Horseburger Helpers: Slaughter advocates include Representative Steve King (R-IA) and Senator Harry Reid (D-NV)

As of July ROAM did not have a bill in the Senate. Addressing concerns that without a law passed, the BLM could proceed with plans to begin euthanizing thousands of horses that it deemed excessive, Perry said flatly, “It would be some form of suicide if they did, because Congress just took a very big vote saying ‘Don’t you dare!’ It’s those same members of Congress that determine the BLM’s budget.”

This year, the BLM has been allocated $1.04 billion of which $41 million has been earmarked for wild horses and burros. “They got a pretty big budget this year, so they have money to maintain the horses. I think an agency that has struggled so hard to manage these herds knows better than to go forward with such a plan,” she added.

Others disagree. “My experience has been that the BLM is just arrogant,” said John Holland of the Equine Welfare Alliance. “They’ve gotten away with their bad behavior for so long, they think they can do whatever they want. The only thing they understand is a gun to their head.”

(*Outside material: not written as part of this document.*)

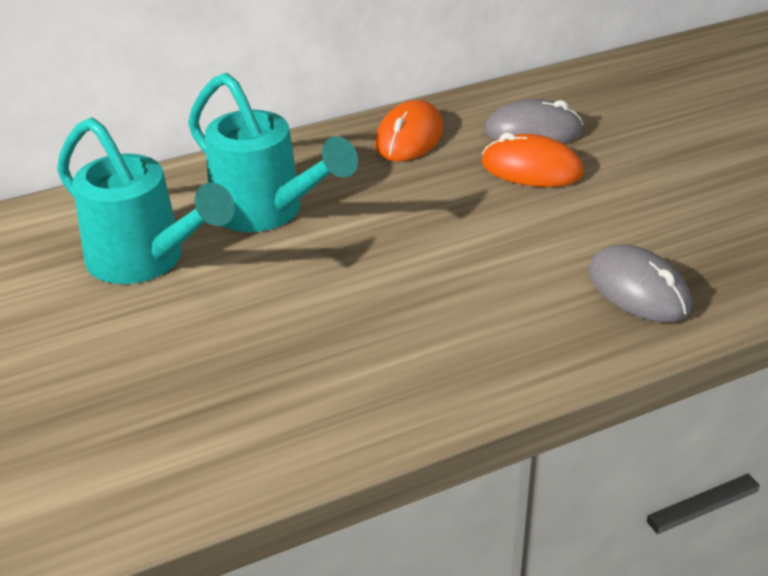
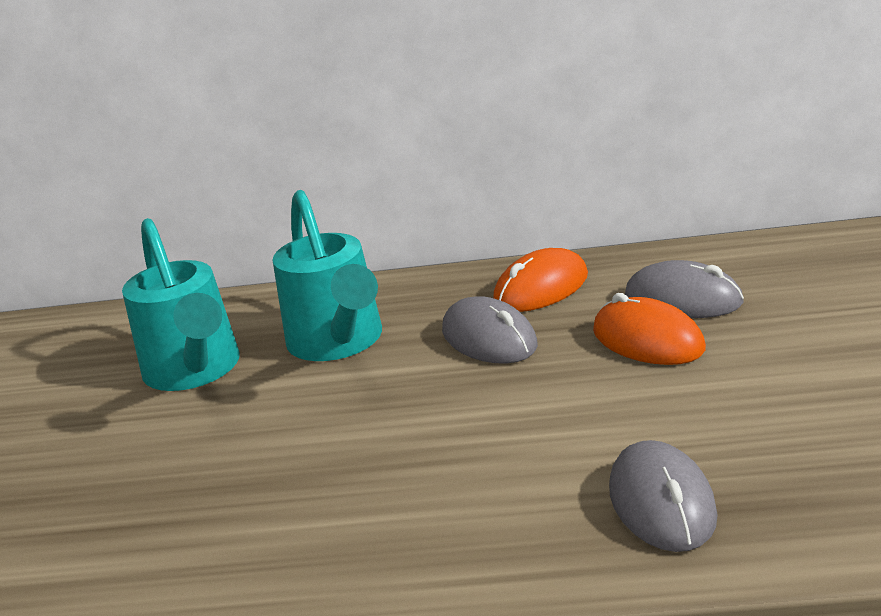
camera: 30 degrees right, 10 degrees down
(401, 187) = (489, 338): none -> grey mouse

The BLM’s 2010 budget request for horses and burros is $67.5 million—an increase from the prior year of $26.5 million that may have been intended, at least in part, to fund a costly mass extermination plan that the agency developed behind closed doors through much of last year. ( See related story .)

Passage of any of the above bills would be a major victory, well timed to fend off increasingly aggressive pro-slaughter moves, particularly at the state level.

“The pro-slaughter group was actually pretty smart,” Holland observed. “They took the states where they have a majority—rural states don’t have many votes in the House—and pushed for action there to gain an appearance of momentum. That seemed to work in Montana and North Dakota, but remarkably they failed in the key state of Illinois, where an effort to get the ban on slaughter repealed was soundly defeated. They also failed in Texas. Those were two states that actually had horse slaughter plants, and what this said was they don’t ever want them back.”

While North Dakota has funded a $50,000 feasibility study on opening horse slaughter plants, Montana went much farther, actually passing pro-slaughter legislation. The law effectively waives environmental requirements for slaughterhouses by making it virtually impossible for them to be sued for polluting (deposits of roughly 20% of the cost of plant construction are required as a prerequisite to filing a legal challenge). The law, sponsored by the appropriately named Ed Butcher (R), is the legislative equivalent of rolling out a red carpet for meat merchants. Its constitutionality would almost certainly be challenged in federal court.

But it may not come to that. If the Equine Cruelty Act becomes U.S. law, Mr. Butcher can lay his cleaver to rest—and maybe even replace it with a halo. The brazen maneuvering by Montana and others was tinder for the brewing firestorm over equine slaughter on Capitol Hill, where federal law would trump state action, bringing the matter to a decisive close.